Cada vez mais precocemente, acompanhamos crianças de 10 anos que, para além do convívio na escola, interagem frequentemente via skype, messenger, whatsapp, enfim, “batem papo” e trocam experiências para além dos muros da escola mediados por uma interface, por um aparelho eletrônico.

Percebemos que, geralmente, o convívio nesses ambientes, muito diferente do que acontece na escola, raramente conta com a mediação de adultos, e, mais que isso, não está condicionado pelo olhar do outro e por suas reações não verbais.

Observamos que as crianças trazem para o nosso ambiente, em suas falas sobre problemas decorrentes de conversas virtuais, a falsa sensação de que aquilo que escrevem uns para os outros não está submetido às mesmas convenções sociais sob as quais pautamos as relações mediadas pelo “olho no olho” que vivem na escola.

Além disso, muitos são convictos de que suas senhas “pessoais” ou a distância física pertinente à situação protegem-nos de qualquer coisa, seja dos pais saberem sobre o quê conversam e como se tratam, ou de poderem excluir ou ser pouco cuidadosos com algum colega quando conversam em grupos fechados, pois, assim, acham que nunca ninguém descobrirá.

Ora, conhecendo o desenvolvimento moral nessa faixa etária, percebemos o quanto estão a construir recursos e instrumentos para lidar com as consequências das escolhas e das posturas adotadas no silêncio de seus quartos, além da pouca possibilidade dada pela idade, de anteciparem decorrências de algumas de suas ações.

Assim, reforçamos aqui duas ideias para reflexão:

1. Como crianças que são, precisam da supervisão da família, com limites claros quanto aos usos desses ambientes, com franca conversa acerca de direitos e deveres, responsabilidades compartilhadas com os adultos sobre como usam e pautam suas conversas na rede, exclusivamente, com pessoas conhecidas.

• **Dados da fonte**:
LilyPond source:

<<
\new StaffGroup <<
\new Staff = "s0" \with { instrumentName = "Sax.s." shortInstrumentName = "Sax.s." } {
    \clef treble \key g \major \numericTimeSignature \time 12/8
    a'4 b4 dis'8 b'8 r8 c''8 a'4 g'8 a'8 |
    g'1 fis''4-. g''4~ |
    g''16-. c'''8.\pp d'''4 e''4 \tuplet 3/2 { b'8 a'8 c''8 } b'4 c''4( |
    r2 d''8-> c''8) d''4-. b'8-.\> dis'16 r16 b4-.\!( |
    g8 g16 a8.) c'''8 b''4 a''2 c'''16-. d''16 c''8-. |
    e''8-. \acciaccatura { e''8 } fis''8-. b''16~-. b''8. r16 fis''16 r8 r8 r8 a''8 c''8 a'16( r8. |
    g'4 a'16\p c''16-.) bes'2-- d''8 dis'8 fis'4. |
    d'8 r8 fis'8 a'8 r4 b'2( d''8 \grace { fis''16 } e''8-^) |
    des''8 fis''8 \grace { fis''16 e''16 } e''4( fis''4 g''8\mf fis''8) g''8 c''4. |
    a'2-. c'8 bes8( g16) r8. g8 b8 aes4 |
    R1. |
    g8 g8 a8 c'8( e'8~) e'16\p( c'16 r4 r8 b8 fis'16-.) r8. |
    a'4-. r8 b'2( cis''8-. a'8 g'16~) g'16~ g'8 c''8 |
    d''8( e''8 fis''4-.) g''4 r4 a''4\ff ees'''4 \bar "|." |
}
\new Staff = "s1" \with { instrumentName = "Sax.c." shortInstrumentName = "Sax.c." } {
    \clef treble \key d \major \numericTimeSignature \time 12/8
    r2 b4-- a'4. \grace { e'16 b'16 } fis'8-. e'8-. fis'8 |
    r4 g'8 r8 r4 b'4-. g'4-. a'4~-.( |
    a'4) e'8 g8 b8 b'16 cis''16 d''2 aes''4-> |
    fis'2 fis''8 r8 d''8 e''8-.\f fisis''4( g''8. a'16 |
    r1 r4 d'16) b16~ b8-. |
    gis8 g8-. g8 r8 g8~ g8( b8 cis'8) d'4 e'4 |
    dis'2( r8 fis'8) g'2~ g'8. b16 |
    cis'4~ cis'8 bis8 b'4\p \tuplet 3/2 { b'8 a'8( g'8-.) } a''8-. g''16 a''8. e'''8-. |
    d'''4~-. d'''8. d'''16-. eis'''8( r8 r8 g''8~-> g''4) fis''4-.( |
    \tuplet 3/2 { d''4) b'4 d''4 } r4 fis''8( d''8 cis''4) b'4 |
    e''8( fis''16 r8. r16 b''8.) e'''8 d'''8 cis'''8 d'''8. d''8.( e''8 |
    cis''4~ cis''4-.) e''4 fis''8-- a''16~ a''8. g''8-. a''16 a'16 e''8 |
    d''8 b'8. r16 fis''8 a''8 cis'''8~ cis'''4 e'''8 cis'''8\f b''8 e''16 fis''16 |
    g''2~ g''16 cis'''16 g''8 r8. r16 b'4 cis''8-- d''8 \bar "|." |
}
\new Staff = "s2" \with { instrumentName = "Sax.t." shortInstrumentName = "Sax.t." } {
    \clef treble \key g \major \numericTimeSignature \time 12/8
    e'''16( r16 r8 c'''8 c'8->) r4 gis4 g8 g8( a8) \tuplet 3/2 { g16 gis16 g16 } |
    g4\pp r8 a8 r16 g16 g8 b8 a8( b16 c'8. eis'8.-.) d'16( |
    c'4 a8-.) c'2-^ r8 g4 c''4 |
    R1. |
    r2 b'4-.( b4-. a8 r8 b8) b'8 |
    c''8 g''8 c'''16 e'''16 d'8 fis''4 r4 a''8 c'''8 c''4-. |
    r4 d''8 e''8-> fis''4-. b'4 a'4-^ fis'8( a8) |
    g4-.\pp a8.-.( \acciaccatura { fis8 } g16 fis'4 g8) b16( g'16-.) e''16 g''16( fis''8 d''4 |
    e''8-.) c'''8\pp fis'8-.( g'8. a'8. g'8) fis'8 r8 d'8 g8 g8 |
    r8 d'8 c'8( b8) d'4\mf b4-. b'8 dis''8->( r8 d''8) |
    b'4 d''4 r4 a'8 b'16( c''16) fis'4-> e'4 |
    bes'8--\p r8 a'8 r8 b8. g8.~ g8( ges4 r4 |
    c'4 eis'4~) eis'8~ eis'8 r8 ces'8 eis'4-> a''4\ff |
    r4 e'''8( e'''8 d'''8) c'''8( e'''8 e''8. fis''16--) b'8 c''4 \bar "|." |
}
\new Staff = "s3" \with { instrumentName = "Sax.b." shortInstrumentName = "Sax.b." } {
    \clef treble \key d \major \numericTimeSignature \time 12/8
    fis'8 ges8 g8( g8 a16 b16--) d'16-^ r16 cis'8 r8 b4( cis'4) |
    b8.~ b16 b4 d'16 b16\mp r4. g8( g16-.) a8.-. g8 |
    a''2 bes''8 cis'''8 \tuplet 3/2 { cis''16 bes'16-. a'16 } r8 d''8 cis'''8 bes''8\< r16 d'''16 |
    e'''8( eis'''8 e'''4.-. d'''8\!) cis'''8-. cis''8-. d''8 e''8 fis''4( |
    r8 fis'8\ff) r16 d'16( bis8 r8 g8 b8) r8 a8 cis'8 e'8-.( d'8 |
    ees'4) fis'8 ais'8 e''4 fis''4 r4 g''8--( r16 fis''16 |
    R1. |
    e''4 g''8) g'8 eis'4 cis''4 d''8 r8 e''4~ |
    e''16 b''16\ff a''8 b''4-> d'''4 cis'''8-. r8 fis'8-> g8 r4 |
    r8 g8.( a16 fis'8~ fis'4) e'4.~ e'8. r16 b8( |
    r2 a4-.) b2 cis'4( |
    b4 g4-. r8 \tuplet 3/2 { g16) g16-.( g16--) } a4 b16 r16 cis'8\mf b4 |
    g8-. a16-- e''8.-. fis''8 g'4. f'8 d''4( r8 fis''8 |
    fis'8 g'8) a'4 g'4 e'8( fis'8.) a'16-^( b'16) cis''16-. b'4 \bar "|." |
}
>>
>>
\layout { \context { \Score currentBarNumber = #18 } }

• **Exercícios propostos**:
1. Liste todos os aplicativos de comunicação citados pelo nome no texto sobre crianças e conversas virtuais.
2. Reescreva o texto sobre crianças e conversas virtuais desde "Cada vez mais" até "vivem na escola.", inclusive, trocando "adultos" por "responsáveis".
3. Dê continuidade ao texto sobre crianças e conversas virtuais a partir do ponto em que ele termina.
Os registros não têm relação com o texto.

• **Respostas**:
1. skype, messenger, whatsapp

2.
Cada vez mais precocemente, acompanhamos crianças de 10 anos que, para além do convívio na escola, interagem frequentemente via skype, messenger, whatsapp, enfim, “batem papo” e trocam experiências para além dos muros da escola mediados por uma interface, por um aparelho eletrônico.

Percebemos que, geralmente, o convívio nesses ambientes, muito diferente do que acontece na escola, raramente conta com a mediação de responsáveis, e, mais que isso, não está condicionado pelo olhar do outro e por suas reações não verbais.

Observamos que as crianças trazem para o nosso ambiente, em suas falas sobre problemas decorrentes de conversas virtuais, a falsa sensação de que aquilo que escrevem uns para os outros não está submetido às mesmas convenções sociais sob as quais pautamos as relações mediadas pelo “olho no olho” que vivem na escola.

3.
2. Família e escola precisam abordar esse tema e suas consequências na vida das crianças. À escola, cabe propor contextos e análises que ajudem a considerar válidos, em qualquer ambiente no qual convivam, os princípios de respeito mútuo e de solidariedade, além de valorizarem o diálogo como principal ferramenta para se esclarecer desentendimentos e diferenças.

Indicamos aqui algumas leituras que podem ser úteis para refletir sobre desafios da educação de filhos e filhas aos 10, 11, 12 anos..:

Limites: três dimensões educacionais. Yves de La Taille. Editora Ática.

Ética Para Meus Pais. Yves de La Taille. Editora Papirus.

Ética Para Meu Filho. Fernando Savatér. Editora Martins Fontes.

Novos Desafios Da Convivência: desatando os nós da trama familiar. Lydia Rosemberg Aratangy. Editora Rideel

5 ideias sobre ““Mas TODOS os meus amigos conversam pelo Face…”

  1. Sinceramente, acho meio cedo discutir esse tema. Essas tecnologias existem a pouquíssimos anos e não se sabe ainda qual é a consequência de seu uso.

    Como regra geral, tudo o que vem em excesso não faz bem. Pronto.

    • Avi,

      É certo que se trata de algo novo e, como tal, ocupa funções muito distintas na vida das pessoas. Há pensadores de muitas esferas nos alimentando com reflexões e há também estudos em curso em diversas áreas sobre o impacto dos usos dessas interfaces de conversação à distância nas relações interpessoais, de trabalho, entre outras.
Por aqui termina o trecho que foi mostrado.